In the last two weeks, Placemark's uptime graph has been unhappy, the result of several bugs in its code and the dependencies it relies on. So I've spent time improving the way we track & fix bugs. This post is a bit about the setup, plus some postmortem - some of what has been going wrong, and some of what I've been trying to improve.
The issues, in short, have been:
All of these were either already reported, or I spent some time narrowing down the cause as best I can and filing detailed bug reports. Being willing to do that, to spend a day hunting down a bug that you didn't write, seems essential. It's a lot of work, but it's a lot easier for you to isolate and diagnose a bug you're seeing than it is for someone without access to your setup.
All software has bugs. All software development adds bugs. It doesn't matter if you have a fancy type system or robust unit tests. You can reduce the number of bugs, but you can never really get to zero.
What matters is your ability to notice, diagnose, and fix those bugs: to create a feedback loop. In a perfect world, every bug would have a detailed and accurate report that let you track down its origin. Every bug that happens in production can be reproduced locally. And when you have a fix, you can deploy it immediately and confirm that the bug is gone.
That's the goal. We don't live in a perfect world, and usually none of these things are absolutely true. For example, the issues with Blitz I encountered only manifested in production. The issues with Sentry produced a bug report that didn't point to any particular system or line of code. Interpreting bugs shouldn't be an art, but it is.
But to even have a fighting chance to achieve these goals, you need a few systems.
First, error tracking. I use Sentry, because I have a lot of experience using it at Mapbox and Observable, and they have an actively-maintained integration for Next.js, which works okay with Blitz. If you only had one system, I think it'd be error tracking. Sentry aims to hook into all of the ways your application can crash or produce an error, and send all of those errors to its service. Then, you can look at them all on a dashboard and try and fix everything on that list, one by one.
Ironically, one of my issues was caused by Sentry's integration - its low-level hooks into my server were changing the behavior of Node's streams, which caused an internal error in Node, and Node crashes hard when that happens.
Then, logging.
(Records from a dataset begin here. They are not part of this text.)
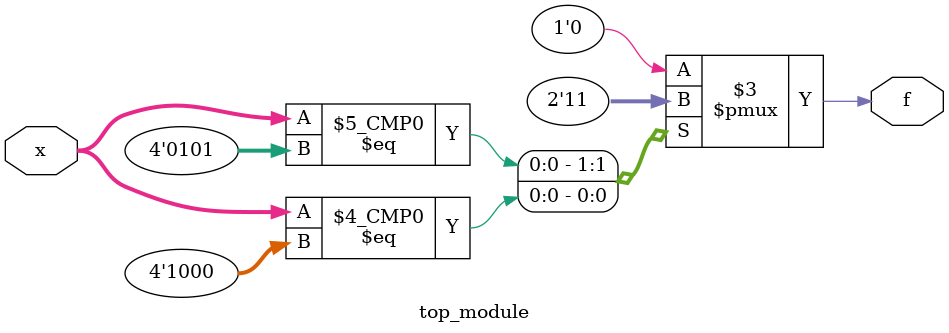
<source format=sv>
module top_module (
    input [4:1] x,
    output logic f
);

always_comb begin
    case (x)
        4'b00xx: f = 0;
        4'b0101: f = 1;
        4'b0110: f = 0;
        4'b1000: f = 1;
        default: f = 0;
    endcase
end

endmodule

</source>
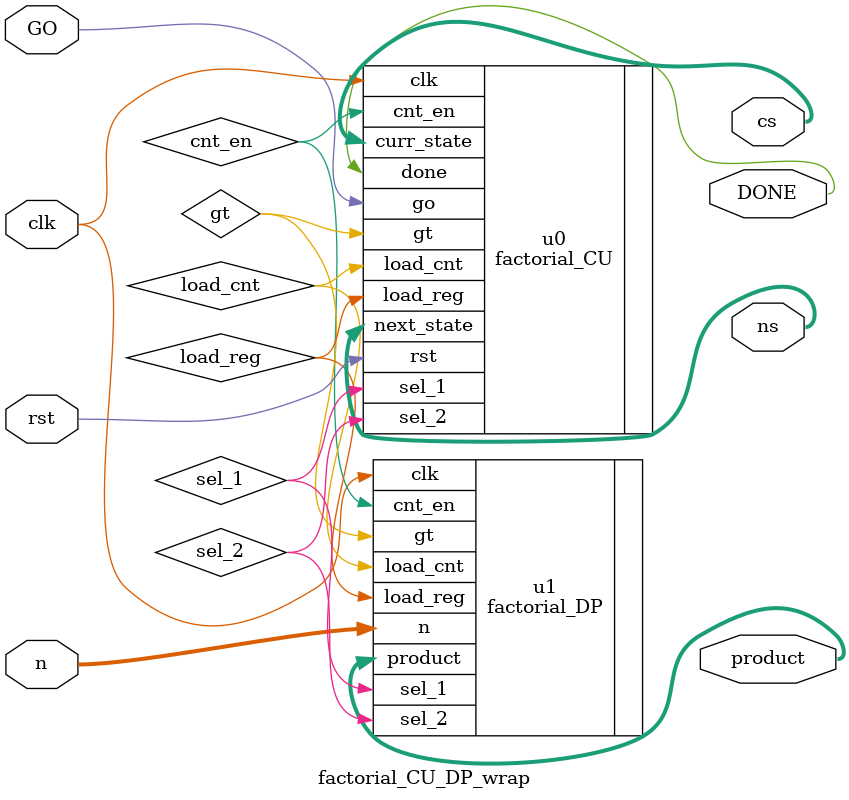
<source format=v>
`timescale 1ns / 1ps

module factorial_CU_DP_wrap(
    input GO, clk, rst,
    input [31:0] n,
    output DONE,
    output [2:0] cs, ns,
    output [31:0] product
    );

    wire load_cnt, load_reg, sel_1, sel_2, cnt_en, gt;

factorial_CU u0(
    .go(GO), .clk(clk), .gt(gt), .rst(rst),
    .load_cnt(load_cnt), .load_reg(load_reg), .sel_1(sel_1),
    .sel_2(sel_2), .cnt_en(cnt_en), .done(DONE),
    .curr_state(cs), .next_state(ns)
    );

factorial_DP u1(
    .n(n),
    .clk(clk), .load_cnt(load_cnt), .load_reg(load_reg),
    .sel_1(sel_1), .sel_2(sel_2), .cnt_en(cnt_en),
    .gt(gt), .product(product)
    );

endmodule

</source>
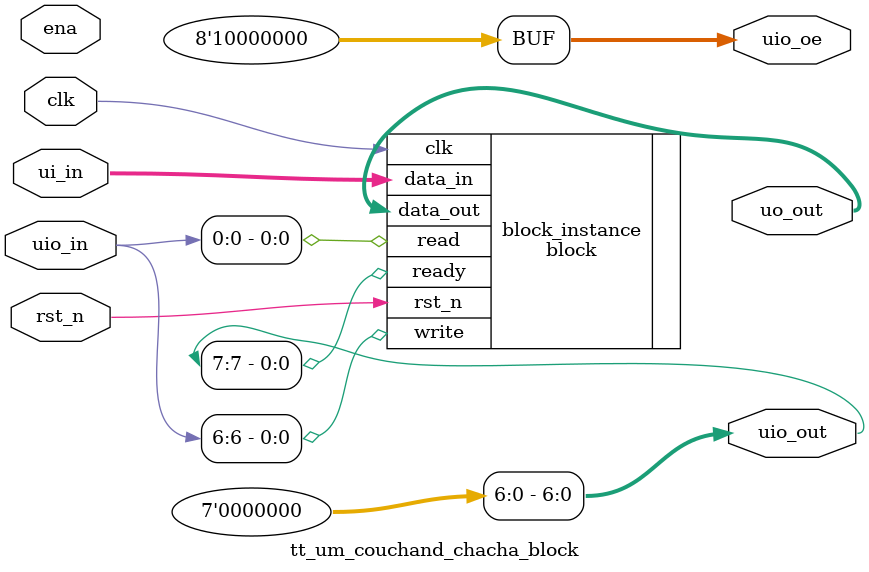
<source format=v>
/*
 * Copyright (c) 2024 Your Name
 * SPDX-License-Identifier: Apache-2.0
 */

`define default_netname none

module tt_um_couchand_chacha_block (
    input  wire [7:0] ui_in,    // Dedicated inputs
    output wire [7:0] uo_out,   // Dedicated outputs
    input  wire [7:0] uio_in,   // IOs: Input path
    output wire [7:0] uio_out,  // IOs: Output path
    output wire [7:0] uio_oe,   // IOs: Enable path (active high: 0=input, 1=output)
    input  wire       ena,      // will go high when the design is enabled
    input  wire       clk,      // clock
    input  wire       rst_n     // reset_n - low to reset
);

  assign uio_out[6:0] = 0;
  assign uio_oe  = 8'b10000000;

  block block_instance (
    .clk(clk),
    .rst_n(rst_n),
    .data_in(ui_in),
    .data_out(uo_out),
    .read(uio_in[0]),
    .write(uio_in[6]),
    .ready(uio_out[7])
  );

endmodule

</source>
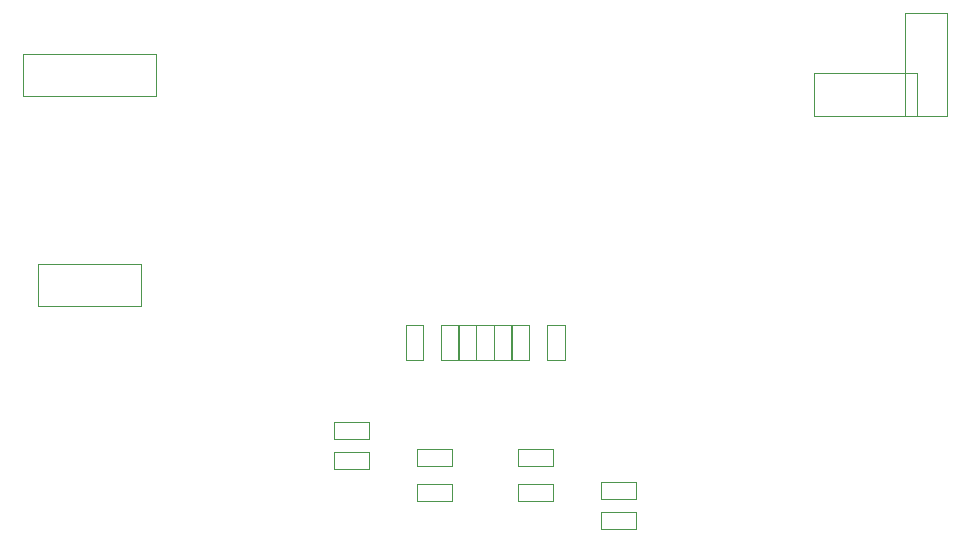
<source format=gbr>
%TF.GenerationSoftware,KiCad,Pcbnew,7.0.2-6a45011f42~172~ubuntu22.04.1*%
%TF.CreationDate,2023-05-30T13:10:43+12:00*%
%TF.ProjectId,THE_BRAWN-20A_LOGIC_FIXTURE,5448455f-4252-4415-974e-2d3230415f4c,v1.0*%
%TF.SameCoordinates,Original*%
%TF.FileFunction,Other,User*%
%FSLAX46Y46*%
G04 Gerber Fmt 4.6, Leading zero omitted, Abs format (unit mm)*
G04 Created by KiCad (PCBNEW 7.0.2-6a45011f42~172~ubuntu22.04.1) date 2023-05-30 13:10:43*
%MOMM*%
%LPD*%
G01*
G04 APERTURE LIST*
%ADD10C,0.050000*%
G04 APERTURE END LIST*
D10*
%TO.C,R8*%
X219270000Y-130280000D02*
X220730000Y-130280000D01*
X220730000Y-130280000D02*
X220730000Y-127320000D01*
X219270000Y-127320000D02*
X219270000Y-130280000D01*
X220730000Y-127320000D02*
X219270000Y-127320000D01*
%TO.C,R3*%
X217770000Y-130280000D02*
X219230000Y-130280000D01*
X219230000Y-130280000D02*
X219230000Y-127320000D01*
X217770000Y-127320000D02*
X217770000Y-130280000D01*
X219230000Y-127320000D02*
X217770000Y-127320000D01*
%TO.C,J3*%
X180910000Y-107910000D02*
X180910000Y-104310000D01*
X192110000Y-107910000D02*
X180910000Y-107910000D01*
X180910000Y-104310000D02*
X192110000Y-104310000D01*
X192110000Y-104310000D02*
X192110000Y-107910000D01*
%TO.C,R14*%
X229820000Y-140550000D02*
X229820000Y-142010000D01*
X229820000Y-142010000D02*
X232780000Y-142010000D01*
X232780000Y-140550000D02*
X229820000Y-140550000D01*
X232780000Y-142010000D02*
X232780000Y-140550000D01*
%TO.C,R1*%
X207220000Y-135470000D02*
X207220000Y-136930000D01*
X207220000Y-136930000D02*
X210180000Y-136930000D01*
X210180000Y-135470000D02*
X207220000Y-135470000D01*
X210180000Y-136930000D02*
X210180000Y-135470000D01*
%TO.C,R10*%
X225270000Y-130280000D02*
X226730000Y-130280000D01*
X226730000Y-130280000D02*
X226730000Y-127320000D01*
X225270000Y-127320000D02*
X225270000Y-130280000D01*
X226730000Y-127320000D02*
X225270000Y-127320000D01*
%TO.C,J2*%
X247870000Y-109569500D02*
X247870000Y-105969500D01*
X256570000Y-109569500D02*
X247870000Y-109569500D01*
X247870000Y-105969500D02*
X256570000Y-105969500D01*
X256570000Y-105969500D02*
X256570000Y-109569500D01*
%TO.C,R11*%
X220770000Y-130280000D02*
X222230000Y-130280000D01*
X222230000Y-130280000D02*
X222230000Y-127320000D01*
X220770000Y-127320000D02*
X220770000Y-130280000D01*
X222230000Y-127320000D02*
X220770000Y-127320000D01*
%TO.C,R4*%
X213270000Y-130280000D02*
X214730000Y-130280000D01*
X214730000Y-130280000D02*
X214730000Y-127320000D01*
X213270000Y-127320000D02*
X213270000Y-130280000D01*
X214730000Y-127320000D02*
X213270000Y-127320000D01*
%TO.C,R15*%
X229820000Y-143090000D02*
X229820000Y-144550000D01*
X229820000Y-144550000D02*
X232780000Y-144550000D01*
X232780000Y-143090000D02*
X229820000Y-143090000D01*
X232780000Y-144550000D02*
X232780000Y-143090000D01*
%TO.C,R7*%
X216270000Y-130280000D02*
X217730000Y-130280000D01*
X217730000Y-130280000D02*
X217730000Y-127320000D01*
X216270000Y-127320000D02*
X216270000Y-130280000D01*
X217730000Y-127320000D02*
X216270000Y-127320000D01*
%TO.C,J1*%
X259110000Y-109589500D02*
X255510000Y-109589500D01*
X259110000Y-100889500D02*
X259110000Y-109589500D01*
X255510000Y-109589500D02*
X255510000Y-100889500D01*
X255510000Y-100889500D02*
X259110000Y-100889500D01*
%TO.C,R9*%
X222270000Y-130280000D02*
X223730000Y-130280000D01*
X223730000Y-130280000D02*
X223730000Y-127320000D01*
X222270000Y-127320000D02*
X222270000Y-130280000D01*
X223730000Y-127320000D02*
X222270000Y-127320000D01*
%TO.C,R2*%
X207220000Y-138010000D02*
X207220000Y-139470000D01*
X207220000Y-139470000D02*
X210180000Y-139470000D01*
X210180000Y-138010000D02*
X207220000Y-138010000D01*
X210180000Y-139470000D02*
X210180000Y-138010000D01*
%TO.C,R12*%
X222770000Y-137770000D02*
X222770000Y-139230000D01*
X222770000Y-139230000D02*
X225730000Y-139230000D01*
X225730000Y-137770000D02*
X222770000Y-137770000D01*
X225730000Y-139230000D02*
X225730000Y-137770000D01*
%TO.C,J4*%
X182140000Y-125690000D02*
X182140000Y-122090000D01*
X190840000Y-125690000D02*
X182140000Y-125690000D01*
X182140000Y-122090000D02*
X190840000Y-122090000D01*
X190840000Y-122090000D02*
X190840000Y-125690000D01*
%TO.C,R5*%
X214220000Y-137770000D02*
X214220000Y-139230000D01*
X214220000Y-139230000D02*
X217180000Y-139230000D01*
X217180000Y-137770000D02*
X214220000Y-137770000D01*
X217180000Y-139230000D02*
X217180000Y-137770000D01*
%TO.C,R13*%
X222770000Y-140770000D02*
X222770000Y-142230000D01*
X222770000Y-142230000D02*
X225730000Y-142230000D01*
X225730000Y-140770000D02*
X222770000Y-140770000D01*
X225730000Y-142230000D02*
X225730000Y-140770000D01*
%TO.C,R6*%
X214220000Y-140770000D02*
X214220000Y-142230000D01*
X214220000Y-142230000D02*
X217180000Y-142230000D01*
X217180000Y-140770000D02*
X214220000Y-140770000D01*
X217180000Y-142230000D02*
X217180000Y-140770000D01*
%TD*%
M02*

</source>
Render has rudimentary logging built in, but I recently added Logtail for longer-retention logs that I can search through. Logging & error tracking can really be two sides of the same coin - some errors produce logs, and some logs are captured by Sentry as the context to errors. But there are important details that are captured only by logs - errors from system-level software, logs of deployments, debugging information, timing data. Logs are an unstructured mess, but if you spend some time searching through them, they can often answer hard questions about out-of-memory errors and the like.
Patterns. Here's the part where it's my fault. There are ways to write code that gives good tracebacks and ways to screw it up. For example, let's say that your code relies on some Promise value, and you aren't using await syntax, but using the "then" method. If you don't also call the catch method, you probably have a silent failure in your application.
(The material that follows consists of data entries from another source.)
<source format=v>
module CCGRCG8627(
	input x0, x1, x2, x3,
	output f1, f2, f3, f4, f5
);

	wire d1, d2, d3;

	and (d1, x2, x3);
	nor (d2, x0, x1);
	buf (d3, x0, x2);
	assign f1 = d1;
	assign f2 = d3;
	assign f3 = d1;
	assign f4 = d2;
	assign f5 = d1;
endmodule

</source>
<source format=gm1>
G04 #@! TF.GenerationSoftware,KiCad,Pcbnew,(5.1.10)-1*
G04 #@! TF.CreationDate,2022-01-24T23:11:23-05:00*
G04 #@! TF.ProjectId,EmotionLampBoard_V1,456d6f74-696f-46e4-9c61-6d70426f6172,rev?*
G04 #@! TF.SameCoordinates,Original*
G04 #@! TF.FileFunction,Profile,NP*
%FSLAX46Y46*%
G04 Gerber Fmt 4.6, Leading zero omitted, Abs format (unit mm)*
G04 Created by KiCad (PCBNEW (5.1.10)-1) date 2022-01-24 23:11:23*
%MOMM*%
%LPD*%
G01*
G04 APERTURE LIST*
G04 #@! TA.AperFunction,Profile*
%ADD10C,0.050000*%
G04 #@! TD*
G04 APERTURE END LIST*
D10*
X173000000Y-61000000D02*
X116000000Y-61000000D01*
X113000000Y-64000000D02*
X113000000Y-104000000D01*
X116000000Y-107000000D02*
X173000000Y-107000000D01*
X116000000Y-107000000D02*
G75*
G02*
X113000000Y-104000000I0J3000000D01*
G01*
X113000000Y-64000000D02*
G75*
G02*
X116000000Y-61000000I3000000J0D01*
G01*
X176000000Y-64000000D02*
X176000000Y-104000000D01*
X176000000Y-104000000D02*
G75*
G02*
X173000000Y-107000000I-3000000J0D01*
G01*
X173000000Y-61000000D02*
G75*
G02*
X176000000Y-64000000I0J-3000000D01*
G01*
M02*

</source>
Brief rant: silent failure is the worst kind of failure. I've noticed a habit of early software engineers that they tend to fix the error, not the bug. They'll see a crash and add try…catch around it so that it doesn't complain. The complaining isn't the issue: the bug is. Prefer loud failure. Heck, the Unix philosophy has said this for decades.
Rule of Repair: When you must fail, fail noisily and as soon as possible.
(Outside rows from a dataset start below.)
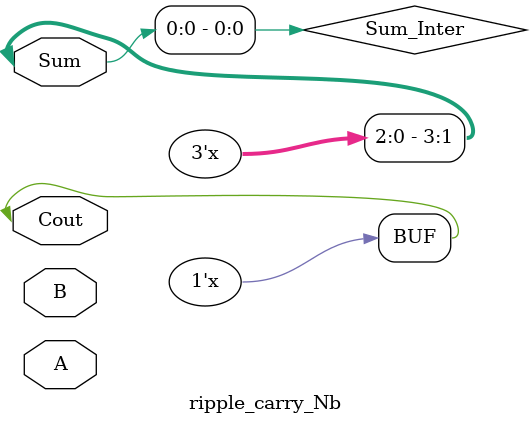
<source format=v>
`timescale 1ns / 1ps


module ripple_carry_Nb
    #(parameter N=4) //cannot be modified inside module, only passed in. default value is 4 bits
    (
    input [N-1:0] A, //uses parameter for variable bit lengths!
    input [N-1:0] B,
    input [N-1:0] Sum,
    input Cout
    );
        
    wire Sum_Inter;
    
    assign Sum_Inter = {1'b0, A} + {1'b0, B};
    assign Sum = Sum_Inter[N:0];
    assign Cout = Sum_Inter[N];
    
endmodule

</source>
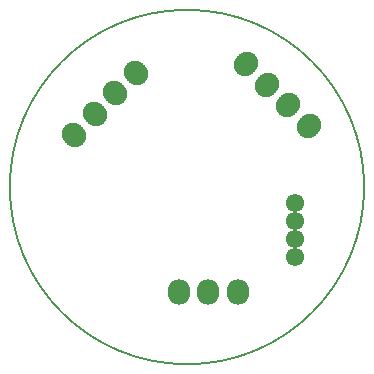
<source format=gbs>
G04*
G04 #@! TF.GenerationSoftware,Altium Limited,Altium Designer,21.2.2 (38)*
G04*
G04 Layer_Color=16711935*
%FSLAX24Y24*%
%MOIN*%
G70*
G04*
G04 #@! TF.SameCoordinates,E4E59F50-D763-4BE6-A9F8-BCED566C8010*
G04*
G04*
G04 #@! TF.FilePolarity,Negative*
G04*
G01*
G75*
%ADD11C,0.0059*%
%ADD24O,0.0630X0.0591*%
G04:AMPARAMS|DCode=25|XSize=74.8mil|YSize=84.6mil|CornerRadius=0mil|HoleSize=0mil|Usage=FLASHONLY|Rotation=315.000|XOffset=0mil|YOffset=0mil|HoleType=Round|Shape=Round|*
%AMOVALD25*
21,1,0.0098,0.0748,0.0000,0.0000,45.0*
1,1,0.0748,-0.0035,-0.0035*
1,1,0.0748,0.0035,0.0035*
%
%ADD25OVALD25*%

G04:AMPARAMS|DCode=26|XSize=74.8mil|YSize=84.6mil|CornerRadius=0mil|HoleSize=0mil|Usage=FLASHONLY|Rotation=225.000|XOffset=0mil|YOffset=0mil|HoleType=Round|Shape=Round|*
%AMOVALD26*
21,1,0.0098,0.0748,0.0000,0.0000,315.0*
1,1,0.0748,-0.0035,0.0035*
1,1,0.0748,0.0035,-0.0035*
%
%ADD26OVALD26*%

%ADD27O,0.0748X0.0846*%
D11*
X11841Y5930D02*
G03*
X11841Y5930I-5906J0D01*
G01*
D24*
X9540Y3609D02*
D03*
X9540Y4200D02*
D03*
X9540Y4791D02*
D03*
X9540Y5381D02*
D03*
D25*
X7908Y10042D02*
D03*
X8604Y9346D02*
D03*
X9300Y8650D02*
D03*
X9996Y7954D02*
D03*
D26*
X4246Y9746D02*
D03*
X3550Y9050D02*
D03*
X2854Y8354D02*
D03*
X2158Y7658D02*
D03*
D27*
X7624Y2447D02*
D03*
X6640D02*
D03*
X5656D02*
D03*
M02*

</source>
To fix bad error patterns, I've dialed up some static analysis: the no-floating-promises rule in typescript-eslint prevents that uncaught Promise rejection error, and the require-await rule catches me when I use an async function for no reason - a practice that makes my error reports worse.
And, of course, tests. I'm using Code Climate, which is remarkably 'free forever' for teams of under 4 people. The tests I run create code coverage statistics that I send to Code Climate and they give nice charts of coverage over time. Code coverage is only one limited way to measure test quality, and ironically the easiest things to test tend to be the least buggy parts of an application. But it's good to have a metric nudging me to write more tests. The next frontier of testing for me is true integration testing and also concurrency testing for the complex backend pieces.
There are a few ingredients that have helped tremendously in fixing Placemark & confirming those fixes:
Using a healthcheck endpoint with Render, I can do zero-downtime deploys and also prevent broken servers from being deployed. Render simply waits until an endpoint in Placemark returns the right response before replacing the old server with a new one. Deploys take about 4 minutes right now, which I'd love to reduce but feels basically acceptable.
By integrating heavily with Sentry's releases support, my error tracking knows when new versions of Placemark are released. This means that I can mark a bug as "fixed" in one release, and if it crops up in another, I can cross-reference my development history on GitHub against the behavior of deployed code to bisect the regression.
Thanks to committed maintainers and fast release cycles, this week should see the end of these crasher bugs. But in the meantime, I'm happy to have built some systems that keep the quality up.